0
votes

I am loading csv files from Amazon S3 to Snowflake by first loading into a Snowflake External Stage pointing to Amazon S3 and following with a COPY command. From what I understand, the purge feature clears or leaves the stage intact once the movement is finished. I am using the same stage for subsequent calls of the same nature and having purge disabled would create duplicates and continue to stack in the same stage. The remove call seems to clear the stage, but also my S3 files.

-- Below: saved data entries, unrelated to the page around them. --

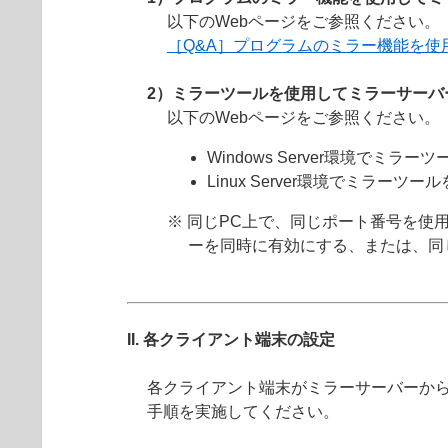
以下のWebページをご参照ください。
［Q&A］プログラムのミラー機能を使
2）ミラーツールを使用してミラーサーバ
以下のWebページをご参照ください。
Windows Server環境でミラ
Linux Server環境でミラーツ
※ 同じPC上で、同じポート番号を
ーを同時に有効にする、または、同
II. 各クライアント端末の設定
各クライアント端末がミラーサーバーか
手順を実施してください。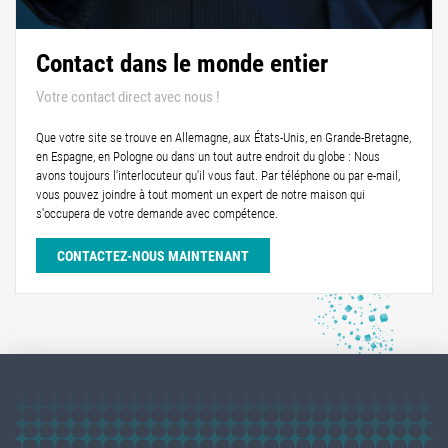
Contact dans le monde entier
Votre contact direct avec nous !
Que votre site se trouve en Allemagne, aux États-Unis, en Grande-Bretagne,
en Espagne, en Pologne ou dans un tout autre endroit du globe : Nous
avons toujours l'interlocuteur qu'il vous faut. Par téléphone ou par e-mail,
vous pouvez joindre à tout moment un expert de notre maison qui
s'occupera de votre demande avec compétence.
CONTACTEZ-NOUS MAINTENANT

Is there a way that I can purge the stage while leaving the s3 files intact?

1
You can create a stage from your aws s3 bucket then directly load into snowflake using that stage. Have you tried that approach ?hopeIsTheonlyWeapon
Then you dont have to purge at all. Please let me know.hopeIsTheonlyWeapon
also if you are using an external stage then it depends on you how you are writing the files into your s3 bucket. Please let me know If I am understanding your question correctly ?hopeIsTheonlyWeapon
Sorry if my question may have been unclear, I am creating a stage with a url being my s3 bucket (specifically a file), then following with a copy into from that stage. I am using this stage for the same workflow in subsequent calls and would like the previous staged data to be clear.Alvin
why don't you name the file in such way that it will be unique inside s3. Also snowflake COPY command is intelligent not to load the same file again. And then you can try s3 lifecycle to remove the s3 object at your will. Does that answer your question ?hopeIsTheonlyWeapon

1 Answers

0
votes

The answer to your initial question "Is there a way that I can purge the stage while leaving the s3 files intact?" is no. An external stage is a reference to a file location (and the files in that location) so purging a stage (i.e. deleting the files in the referenced location; this is what 'purging' means) but keeping the files in that location is not logically possible.

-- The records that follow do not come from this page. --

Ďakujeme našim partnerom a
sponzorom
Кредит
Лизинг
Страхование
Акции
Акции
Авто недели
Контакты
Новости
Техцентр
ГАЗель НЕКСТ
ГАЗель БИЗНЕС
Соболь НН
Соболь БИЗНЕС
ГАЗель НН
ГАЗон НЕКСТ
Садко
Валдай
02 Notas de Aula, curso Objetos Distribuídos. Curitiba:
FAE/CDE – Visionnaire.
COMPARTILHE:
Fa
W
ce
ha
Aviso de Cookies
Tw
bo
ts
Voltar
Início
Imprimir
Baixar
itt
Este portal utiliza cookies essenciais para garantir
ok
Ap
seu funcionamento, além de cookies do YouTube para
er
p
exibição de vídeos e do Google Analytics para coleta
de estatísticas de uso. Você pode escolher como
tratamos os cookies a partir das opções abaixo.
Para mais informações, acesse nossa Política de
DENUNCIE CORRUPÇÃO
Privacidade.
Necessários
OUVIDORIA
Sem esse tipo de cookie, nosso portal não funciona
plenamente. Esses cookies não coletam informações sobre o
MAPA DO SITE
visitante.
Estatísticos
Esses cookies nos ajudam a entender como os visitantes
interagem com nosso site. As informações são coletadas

As mentioned in the comments, if you want to keep a copy of the files in S3 then when you copy them to the Stage location just copy them to another S3 location at the same time.

I don't entirely understand when you say "I am using the same stage for subsequent calls of the same nature". I assume you are not trying to load the same files again so if this is a different set of files why don't you just use a different stage referencing a different S3 location?

As also mentioned in the comments, even if you keep loading data from the same stage (without purging) you won't create duplicates as Snowflake recognises files it has also processed and wont reload them.